Put each nonblank line of the material below into a Markdown table with the columns Row and Content. Number the rows in order, and leave the pictures out.
START ENTRIES SHOWN
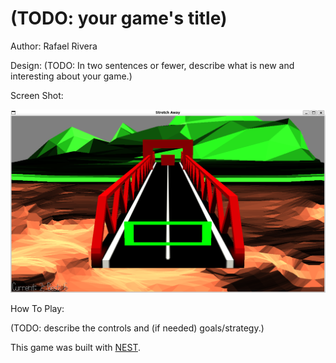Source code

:# (TODO: your game's title)

Author: Rafael Rivera

Design: (TODO: In two sentences or fewer, describe what is new and interesting about your game.)

Screen Shot:

![Screen Shot](screenshot.png)

How To Play:

(TODO: describe the controls and (if needed) goals/strategy.)

This game was built with [NEST](NEST.md).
END ENTRIES SHOWN
■ **RESULT BELOW**:
| Row | Content |
|---|---|
| 1 | Source code |
| 2 | :# (TODO: your game's title) |
| 3 | Author: Rafael Rivera |
| 4 | Design: (TODO: In two sentences or fewer, describe what is new and interesting about your game.) |
| 5 | Screen Shot: |
| 6 | ![Screen Shot](screenshot.png) |
| 7 | How To Play: |
| 8 | (TODO: describe the controls and (if needed) goals/strategy.) |
| 9 | This game was built with [NEST](NEST.md). |